3. Use for Multi-Step Reasoning Tasks

Extended thinking shines in tasks that require:

  • Complex mathematical calculations
  • Multi-step code analysis and debugging
  • Research synthesis from multiple sources
  • Strategic planning and decision trees
  • Legal or regulatory analysis

4. Monitor Token Usage

Extended thinking can significantly increase token consumption. Monitor your usage and adjust effort/budget accordingly. For production systems, consider:

  • Setting lower effort values for simple queries
  • Caching responses for repeated questions
  • Using prompt caching to reduce costs on long context windows

Common Pitfalls to Avoid

  • Setting budget_tokens too low: If the budget is too small, Claude may cut off reasoning prematurely, leading to incomplete or inaccurate responses.
  • Forgetting to update max_tokens: Extended thinking tokens count toward your max_tokens limit. If max_tokens is too low, the response may be truncated.
  • Using manual mode on Opus 4.7: This returns a 400 error. Always use adaptive thinking with the effort parameter.
  • Ignoring the signature: The signature field in thinking blocks is essential for verifying the integrity of Claude's reasoning, especially in regulated environments.

Key Takeaways

  • Adaptive thinking (thinking: {type: "adaptive"}) is the recommended approach for all current Claude models, with the effort parameter (0.0–1.0) controlling reasoning depth.
  • Manual extended thinking (thinking: {type: "enabled", budget_tokens: N}) is deprecated on Claude Opus 4.7 and will be removed from other models in future releases.
  • Model behavior varies: Claude Opus 4.7 requires adaptive thinking, while Claude Mythos Preview defaults to it.

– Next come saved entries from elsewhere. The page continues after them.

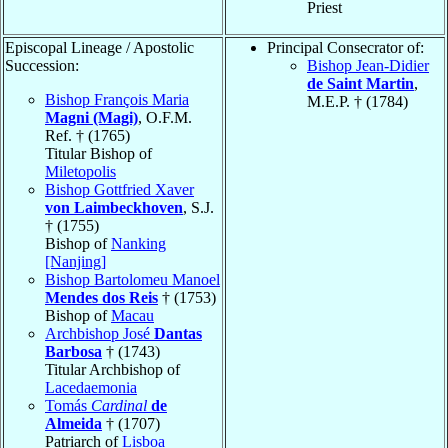
Priest
Episcopal Lineage / Apostolic
Principal Consecrator of:
Succession:
Bishop Jean-Didier
de Saint Martin
,
Bishop François Maria
M.E.P. † (1784)
Magni (Magi)
, O.F.M.
Ref. † (1765)
Titular Bishop of
Miletopolis
Bishop Gottfried Xaver
von Laimbeckhoven
, S.J.
† (1755)
Bishop of
Nanking
[Nanjing]
Bishop Bartolomeu Manoel
Mendes dos Reis
† (1753)
Bishop of
Macau
Archbishop José
Dantas
Barbosa
† (1743)
Titular Archbishop of
Lacedaemonia
Tomás
Cardinal
de
Almeida
† (1707)
Patriarch of
Lisboa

Always check the model's documentation.
  • Set max_tokens` generously to accommodate both thinking and response tokens. A good starting point is 8192 tokens for complex tasks.
  • Stream thinking blocks carefully – they arrive before text blocks and require different handling in streaming mode.
Extended thinking is a powerful tool for unlocking Claude's full reasoning potential. By understanding the configuration options and best practices outlined in this guide, you can build applications that leverage deep, transparent reasoning for even the most challenging problems.